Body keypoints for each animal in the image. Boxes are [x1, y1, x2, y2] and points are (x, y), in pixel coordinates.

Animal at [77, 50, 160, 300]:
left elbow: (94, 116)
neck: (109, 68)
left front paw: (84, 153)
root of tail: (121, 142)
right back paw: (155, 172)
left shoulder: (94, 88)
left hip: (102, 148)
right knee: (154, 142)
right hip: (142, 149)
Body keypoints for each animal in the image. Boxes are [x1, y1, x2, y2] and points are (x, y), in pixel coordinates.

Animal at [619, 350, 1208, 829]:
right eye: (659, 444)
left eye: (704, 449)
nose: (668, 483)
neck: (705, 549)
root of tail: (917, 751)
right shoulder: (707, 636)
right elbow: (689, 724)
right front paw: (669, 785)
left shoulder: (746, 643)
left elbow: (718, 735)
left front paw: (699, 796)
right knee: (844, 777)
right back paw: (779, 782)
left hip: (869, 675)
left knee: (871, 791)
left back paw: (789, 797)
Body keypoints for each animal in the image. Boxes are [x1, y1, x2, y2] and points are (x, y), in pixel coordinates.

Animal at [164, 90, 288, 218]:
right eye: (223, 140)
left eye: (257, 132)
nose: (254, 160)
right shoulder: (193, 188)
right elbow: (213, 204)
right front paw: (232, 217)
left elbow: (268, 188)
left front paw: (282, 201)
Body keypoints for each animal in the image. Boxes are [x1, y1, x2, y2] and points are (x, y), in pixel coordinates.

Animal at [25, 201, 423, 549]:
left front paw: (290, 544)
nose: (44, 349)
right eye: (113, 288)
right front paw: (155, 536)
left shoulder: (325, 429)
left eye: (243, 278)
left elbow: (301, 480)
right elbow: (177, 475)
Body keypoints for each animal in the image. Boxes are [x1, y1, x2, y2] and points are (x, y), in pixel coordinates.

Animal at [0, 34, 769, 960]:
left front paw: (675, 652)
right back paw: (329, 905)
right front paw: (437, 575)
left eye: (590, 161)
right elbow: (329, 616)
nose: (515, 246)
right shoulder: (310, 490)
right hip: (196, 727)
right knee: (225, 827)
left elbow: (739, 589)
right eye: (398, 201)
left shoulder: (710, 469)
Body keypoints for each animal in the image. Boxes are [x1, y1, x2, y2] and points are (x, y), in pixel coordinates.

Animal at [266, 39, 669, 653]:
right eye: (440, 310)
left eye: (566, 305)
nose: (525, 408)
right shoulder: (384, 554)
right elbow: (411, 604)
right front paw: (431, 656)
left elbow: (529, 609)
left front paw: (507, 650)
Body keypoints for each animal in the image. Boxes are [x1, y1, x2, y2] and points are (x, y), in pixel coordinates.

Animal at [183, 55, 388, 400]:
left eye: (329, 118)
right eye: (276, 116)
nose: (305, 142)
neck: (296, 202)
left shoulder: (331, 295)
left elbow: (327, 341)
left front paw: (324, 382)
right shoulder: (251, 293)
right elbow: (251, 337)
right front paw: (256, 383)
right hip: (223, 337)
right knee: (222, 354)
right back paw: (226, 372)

****************************************

## REQUIRED WORK
Each line above must be retyped exactly in the response.

## TASK RESULT
Body keypoints for each animal in the image. Boxes are [x1, y1, x2, y2] and points are (x, y), in pixel coordinates.

Animal at [77, 50, 160, 300]:
left elbow: (94, 116)
neck: (109, 68)
left front paw: (84, 153)
root of tail: (121, 142)
right back paw: (155, 172)
left shoulder: (94, 88)
left hip: (102, 148)
right knee: (154, 142)
right hip: (142, 149)
Body keypoints for each animal in the image. Boxes are [x1, y1, x2, y2] and points are (x, y), in pixel coordinates.

Animal at [619, 350, 1208, 829]:
right eye: (659, 444)
left eye: (704, 449)
nose: (668, 483)
neck: (705, 549)
root of tail: (917, 751)
right shoulder: (707, 636)
right elbow: (689, 724)
right front paw: (669, 785)
left shoulder: (746, 643)
left elbow: (718, 735)
left front paw: (699, 796)
right knee: (844, 777)
right back paw: (779, 782)
left hip: (869, 675)
left knee: (871, 791)
left back paw: (789, 797)
Body keypoints for each animal in the image. Boxes are [x1, y1, x2, y2] and points are (x, y), in pixel coordinates.

Animal at [164, 90, 288, 218]:
right eye: (223, 140)
left eye: (257, 132)
nose: (254, 160)
right shoulder: (193, 188)
right elbow: (213, 204)
right front paw: (232, 217)
left elbow: (268, 188)
left front paw: (282, 201)
Body keypoints for each animal in the image. Boxes are [x1, y1, x2, y2] and points are (x, y), in pixel coordinates.

Animal at [25, 201, 423, 549]:
left front paw: (290, 544)
nose: (44, 349)
right eye: (113, 288)
right front paw: (155, 536)
left shoulder: (325, 429)
left eye: (243, 278)
left elbow: (301, 480)
right elbow: (177, 475)
Body keypoints for each animal in the image. Boxes are [x1, y1, x2, y2] and points are (x, y), in pixel coordinates.

Animal at [0, 34, 769, 960]:
left front paw: (675, 652)
right back paw: (329, 905)
right front paw: (437, 575)
left eye: (590, 161)
right elbow: (329, 616)
nose: (515, 246)
right shoulder: (310, 490)
right hip: (196, 727)
right knee: (225, 827)
left elbow: (739, 589)
right eye: (398, 201)
left shoulder: (710, 469)
Body keypoints for each animal in the image. Boxes are [x1, y1, x2, y2] and points are (x, y), in pixel coordinates.

Animal at [266, 39, 669, 653]:
right eye: (440, 310)
left eye: (566, 305)
nose: (525, 408)
right shoulder: (384, 554)
right elbow: (411, 604)
right front paw: (431, 656)
left elbow: (529, 609)
left front paw: (507, 650)
Body keypoints for each animal in the image. Boxes are [x1, y1, x2, y2] and points are (x, y), in pixel coordinates.

Animal at [183, 55, 388, 400]:
left eye: (329, 118)
right eye: (276, 116)
nose: (305, 142)
neck: (296, 202)
left shoulder: (331, 295)
left elbow: (327, 341)
left front paw: (324, 382)
right shoulder: (251, 293)
right elbow: (251, 337)
right front paw: (256, 383)
right hip: (223, 337)
right knee: (222, 354)
right back paw: (226, 372)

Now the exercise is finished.